Extract provided -
*** Block opens ***
Re: Consumer group rebalancing

2021-07-23 Thread Sophie Blee-Goldman
Check out the GroupCoordinator logs, they say why the group is rebalancing.
Specifically the one that begins "Preparing to rebalance group"

If you search for that in the logs you shared, it shows the reason:

2021-07-22 09:26:37,202 INFO [GroupCoordinator 1]: Preparing to rebalance
> group shows_elk_Group in state PreparingRebalance with old generation 8
> (__consumer_offsets-3) (*reason: removing member
> cms-kafka-service-11a6a273-9a7c-4053-b6dd-1ca27d06690f on heartbeat
> expiration*) (kafka.coordinator.group.GroupCoordinator)
> [executor-Heartbeat]
> 2021-07-22 10:04:27,124 INFO [GroupCoordinator 1]: Preparing to rebalance
> group shows_elk_Group in state PreparingRebalance with old generation 9
> (__consumer_offsets-3) (*reason: Adding new member
> cms-kafka-service-9a363fe5-79a2-4dfb-9c69-4171abed14da with group instance
> id None*) (kafka.coordinator.group.GroupCoordinator)
*** Block closes ***
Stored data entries
*** Block opens ***
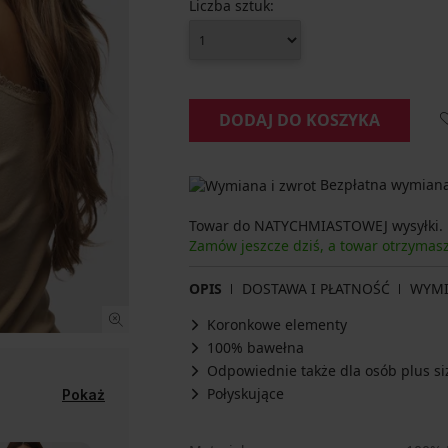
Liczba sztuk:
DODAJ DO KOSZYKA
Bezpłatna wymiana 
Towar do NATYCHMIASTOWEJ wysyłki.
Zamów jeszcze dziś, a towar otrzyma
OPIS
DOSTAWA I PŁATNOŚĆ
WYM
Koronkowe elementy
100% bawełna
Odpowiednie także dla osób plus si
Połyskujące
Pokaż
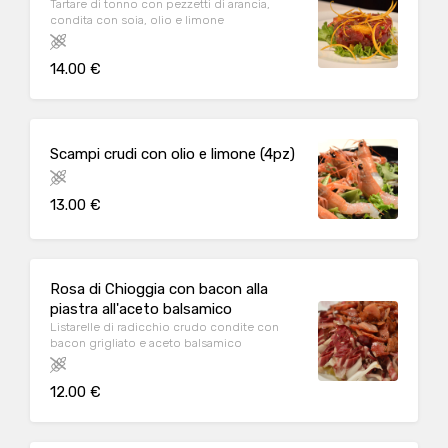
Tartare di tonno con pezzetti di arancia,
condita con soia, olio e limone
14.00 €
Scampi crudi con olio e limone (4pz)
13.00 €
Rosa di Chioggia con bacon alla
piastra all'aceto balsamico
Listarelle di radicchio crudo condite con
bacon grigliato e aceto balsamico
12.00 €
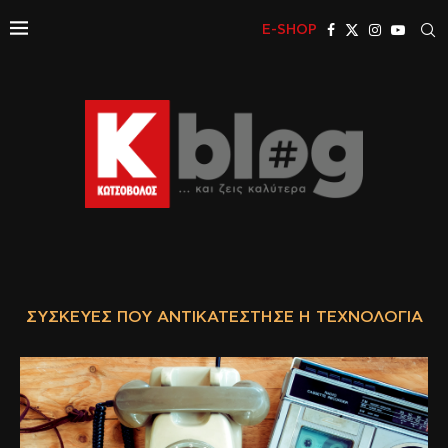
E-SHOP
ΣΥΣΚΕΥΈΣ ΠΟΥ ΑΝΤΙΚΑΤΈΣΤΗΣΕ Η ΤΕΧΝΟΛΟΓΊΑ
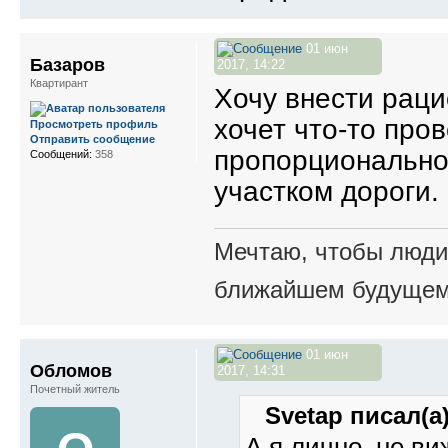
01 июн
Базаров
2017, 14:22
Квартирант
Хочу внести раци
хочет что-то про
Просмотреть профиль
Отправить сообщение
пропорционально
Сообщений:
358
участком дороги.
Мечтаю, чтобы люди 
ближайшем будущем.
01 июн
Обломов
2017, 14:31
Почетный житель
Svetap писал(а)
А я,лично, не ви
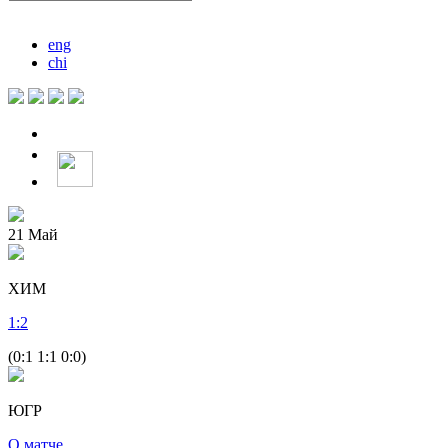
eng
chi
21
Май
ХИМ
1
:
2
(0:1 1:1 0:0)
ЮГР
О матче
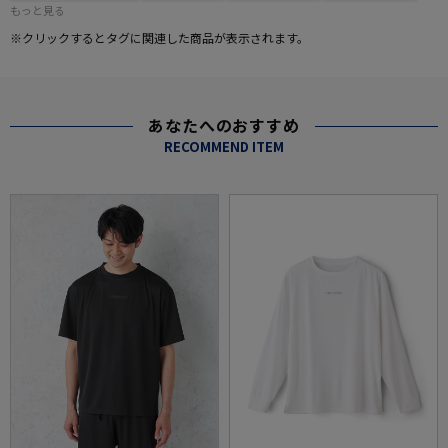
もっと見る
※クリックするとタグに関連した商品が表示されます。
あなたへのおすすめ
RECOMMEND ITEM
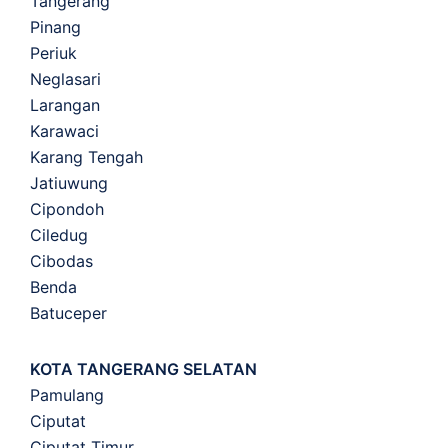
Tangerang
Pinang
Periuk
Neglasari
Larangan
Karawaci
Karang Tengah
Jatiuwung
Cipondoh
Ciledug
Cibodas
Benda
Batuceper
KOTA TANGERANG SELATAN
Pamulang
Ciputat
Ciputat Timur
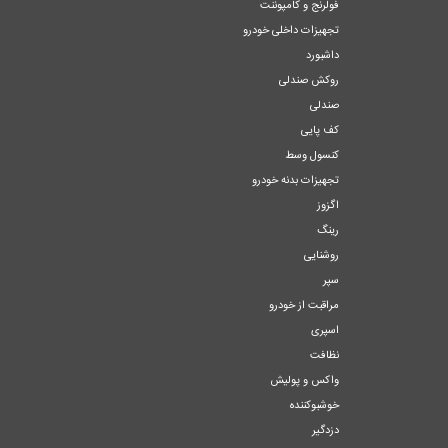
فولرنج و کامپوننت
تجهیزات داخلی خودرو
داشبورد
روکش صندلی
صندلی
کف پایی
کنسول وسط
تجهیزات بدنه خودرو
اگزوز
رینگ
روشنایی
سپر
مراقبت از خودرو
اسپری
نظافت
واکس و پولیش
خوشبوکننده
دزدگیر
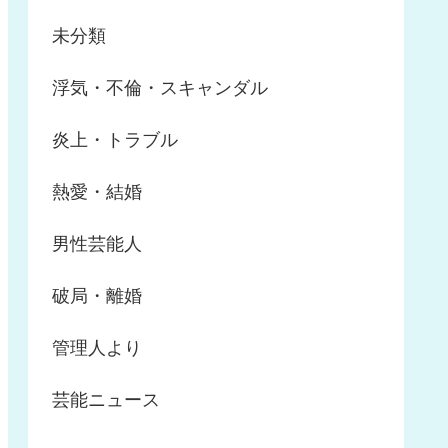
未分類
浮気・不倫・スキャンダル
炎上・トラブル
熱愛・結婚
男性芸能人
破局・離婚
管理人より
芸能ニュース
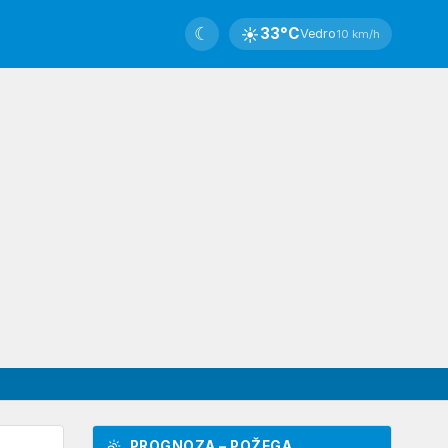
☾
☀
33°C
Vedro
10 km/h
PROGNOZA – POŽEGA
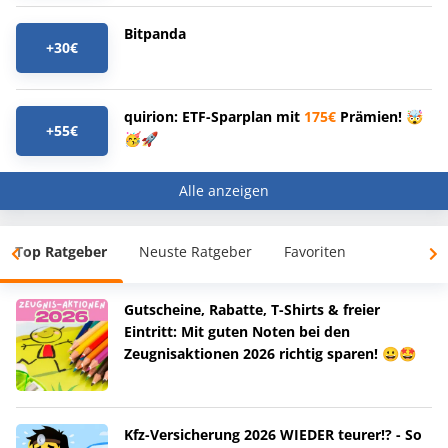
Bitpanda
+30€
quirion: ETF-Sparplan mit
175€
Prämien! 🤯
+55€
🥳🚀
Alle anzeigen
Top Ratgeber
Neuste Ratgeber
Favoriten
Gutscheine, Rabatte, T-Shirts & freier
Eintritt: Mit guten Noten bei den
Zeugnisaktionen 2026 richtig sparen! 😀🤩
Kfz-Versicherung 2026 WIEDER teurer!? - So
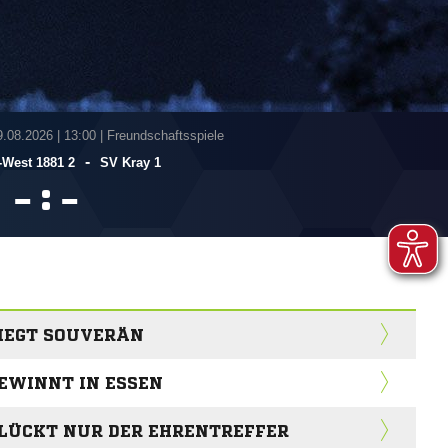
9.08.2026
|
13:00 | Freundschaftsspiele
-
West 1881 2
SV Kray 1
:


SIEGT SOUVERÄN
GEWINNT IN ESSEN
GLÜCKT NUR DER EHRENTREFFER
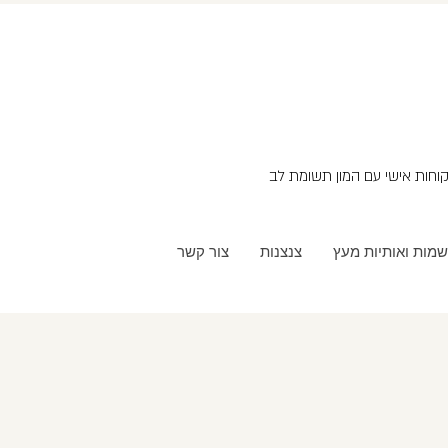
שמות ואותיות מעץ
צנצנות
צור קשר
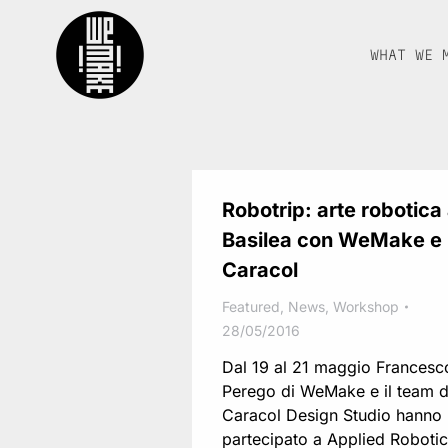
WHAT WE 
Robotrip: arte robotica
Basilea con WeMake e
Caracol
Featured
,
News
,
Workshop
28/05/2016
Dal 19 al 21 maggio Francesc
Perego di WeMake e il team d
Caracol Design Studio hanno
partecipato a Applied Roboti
*** Block closes ***
Task set -
**A.** Output the stored data entries from their beginning through the line containing "RECOMMEND ITEM", including both ends. Omit the pictures.
**B.** Continue the thread about Kafka consumer group rebalancing from its last line.
The Kafka rebalancing thread and the stored data entries are unrelated to each other.

Your written answers -
**A.**
Liczba sztuk:
DODAJ DO KOSZYKA
Bezpłatna wymiana 
Towar do NATYCHMIASTOWEJ wysyłki.
Zamów jeszcze dziś, a towar otrzyma
OPIS
DOSTAWA I PŁATNOŚĆ
WYM
Koronkowe elementy
100% bawełna
Odpowiednie także dla osób plus si
Połyskujące
Pokaż
Tartare di tonno con pezzetti di arancia,
condita con soia, olio e limone
14.00 €
Scampi crudi con olio e limone (4pz)
13.00 €
Rosa di Chioggia con bacon alla
piastra all'aceto balsamico
Listarelle di radicchio crudo condite con
bacon grigliato e aceto balsamico
12.00 €
E-SHOP
ΣΥΣΚΕΥΈΣ ΠΟΥ ΑΝΤΙΚΑΤΈΣΤΗΣΕ Η ΤΕΧΝΟΛΟΓΊΑ
01 июн
Базаров
2017, 14:22
Квартирант
Хочу внести раци
хочет что-то про
Просмотреть профиль
Отправить сообщение
пропорционально
Сообщений:
358
участком дороги.
Мечтаю, чтобы люди 
ближайшем будущем.
01 июн
Обломов
2017, 14:31
Почетный житель
Svetap писал(а)
А я,лично, не ви
eng
chi
21
Май
ХИМ
1
:
2
(0:1 1:1 0:0)
ЮГР
О матче
もっと見る
※クリックするとタグに関連した商品が表示されます。
あなたへのおすすめ
RECOMMEND ITEM

**B.**
> [data-plane-kafka-request-handler-5]

2021-07-22 10:05:23,657 INFO [GroupCoordinator 1]: Preparing to rebalance
> group shows_elk_Group in state PreparingRebalance with old generation 10
> (__consumer_offsets-3) (*reason: removing member
> cms-kafka-service-0dab8855-ebe2-4e03-bdca-b1351e122b42 on heartbeat
> expiration*) (kafka.coordinator.group.GroupCoordinator)
> [executor-Heartbeat]

2021-07-22 10:13:36,957 INFO [GroupCoordinator 1]: Preparing to rebalance
> group shows_elk_Group in state PreparingRebalance with old generation 11
> (__consumer_offsets-3) (*reason: Adding new member
> cms-kafka-service-612f2458-5b05-427e-8776-0e4270b2c215 with group instance
> id None*) (kafka.coordinator.group.GroupCoordinator)
> [data-plane-kafka-request-handler-4]

 2021-07-22 10:14:33,966 INFO [GroupCoordinator 1]: Preparing to rebalance
> group shows_elk_Group in state PreparingRebalance with old generation 12
> (__consumer_offsets-3) *(reason: removing member
> cms-kafka-service-9a363fe5-79a2-4dfb-9c69-4171abed14da on heartbeat
> expiration*) (kafka.coordinator.group.GroupCoordinator)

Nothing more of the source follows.